Notes to the Editors
Arc Minerals is an AIM listed exploration and mine development company focused on a diversified portfolio of mining projects with interests in Slovakia, Eritrea, the Democratic Republic of the Congo and Zambia.
Arc Minerals current holdings include:
● 100% interest in Casa Mining Limited, a private company that has a 73.84% interest in the 3-million-ounce inferred Resource Akyanga gold deposit in the DRC.

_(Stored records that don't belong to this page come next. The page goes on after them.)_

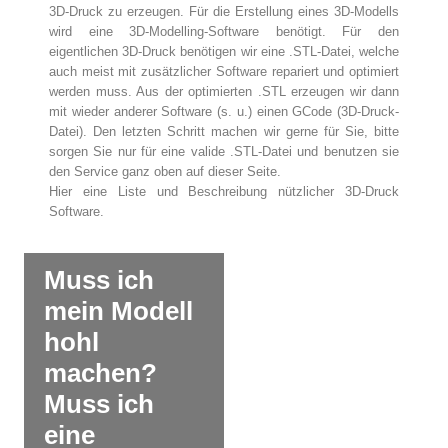
3D-Druck zu erzeugen. Für die Erstellung eines 3D-Modells
wird eine 3D-Modelling-Software benötigt. Für den
eigentlichen 3D-Druck benötigen wir eine .STL-Datei, welche
auch meist mit zusätzlicher Software repariert und optimiert
werden muss. Aus der optimierten .STL erzeugen wir dann
mit wieder anderer Software (s. u.) einen GCode (3D-Druck-
Datei). Den letzten Schritt machen wir gerne für Sie, bitte
sorgen Sie nur für eine valide .STL-Datei und benutzen sie
den Service ganz oben auf dieser Seite.
Hier eine Liste und Beschreibung nützlicher 3D-Druck
Software.
Muss ich
mein Modell
hohl
machen?
Muss ich
eine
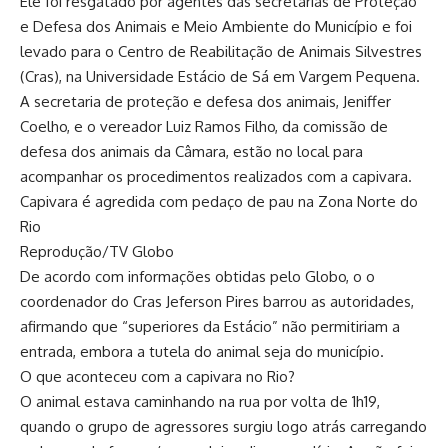
Ele foi resgatado por agentes das secretarias de Proteção
e Defesa dos Animais e Meio Ambiente do Município e foi
levado para o Centro de Reabilitação de Animais Silvestres
(Cras), na Universidade Estácio de Sá em Vargem Pequena.
A secretaria de proteção e defesa dos animais, Jeniffer
Coelho, e o vereador Luiz Ramos Filho, da comissão de
defesa dos animais da Câmara, estão no local para
acompanhar os procedimentos realizados com a capivara.
Capivara é agredida com pedaço de pau na Zona Norte do
Rio
Reprodução/TV Globo
De acordo com informações obtidas pelo Globo, o o
coordenador do Cras Jeferson Pires barrou as autoridades,
afirmando que “superiores da Estácio” não permitiriam a
entrada, embora a tutela do animal seja do município.
O que aconteceu com a capivara no Rio?
O animal estava caminhando na rua por volta de 1h19,
quando o grupo de agressores surgiu logo atrás carregando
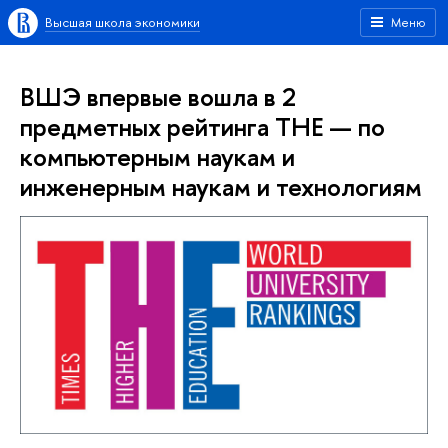
Высшая школа экономики
Меню
ВШЭ впервые вошла в 2
предметных рейтинга ТНЕ — по
компьютерным наукам и
инженерным наукам и технологиям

● A 66% equity interest in Zamsort Limited ("Zamsort"), a private company focused on a prospective copper licence in the Zambia Copperbelt, together with a convertible loan to Zamsort which converts into approximately a five percent additional equity interest in Zamsort.

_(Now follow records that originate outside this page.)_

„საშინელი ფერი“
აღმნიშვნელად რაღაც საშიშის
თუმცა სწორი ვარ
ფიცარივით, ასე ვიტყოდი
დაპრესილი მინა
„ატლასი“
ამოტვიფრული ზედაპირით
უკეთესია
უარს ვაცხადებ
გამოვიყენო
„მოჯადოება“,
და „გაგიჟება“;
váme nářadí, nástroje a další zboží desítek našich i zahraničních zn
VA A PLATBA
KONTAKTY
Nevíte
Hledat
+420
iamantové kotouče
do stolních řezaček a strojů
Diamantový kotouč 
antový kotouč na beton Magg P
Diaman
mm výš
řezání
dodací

● A 47.5% equity interest in Zaco Limited ("Zaco"), a private company focussed on a prospective copper and cobalt license adjacent to Zamsort.
● 100% ownership of the Kremnica Mining Licence Area in Slovakia which host the 1.3Moz AuEq Au PFS stage Šturec Gold Project.
This news release contains forward-looking statements that are based on the Company's current expectations and estimates. Forward-looking statements are frequently characterised by words such as "plan", "expect", "project", "intend", "believe", "anticipate", "estimate", "suggest", "indicate" and other similar words or statements that certain events or conditions "may" or "will" occur. Such forward-looking statements involve known and unknown risks, uncertainties and other factors that could cause actual events or results to differ materially from estimated or anticipated events or results implied or expressed in such forward-looking statements. Such factors include, among others: the actual results of current exploration activities; conclusions of economic evaluations; changes in project parameters as plans continue to be refined; possible variations in ore grade or recovery rates; accidents, labour disputes and other risks of the mining industry; delays in obtaining governmental approvals or financing; and fluctuations in metal prices. There may be other factors that cause actions, events or results not to be as anticipated, estimated or intended. Any forward-looking statement speaks only as of the date on which it is made and, except as may be required by applicable securities laws, the Company disclaims any intent or obligation to update any forward-looking statement, whether as a result of new information, future events or results or otherwise. Forward-looking statements are not guarantees of future performance and accordingly undue reliance should not be put on such statements due to the inherent uncertainty therein.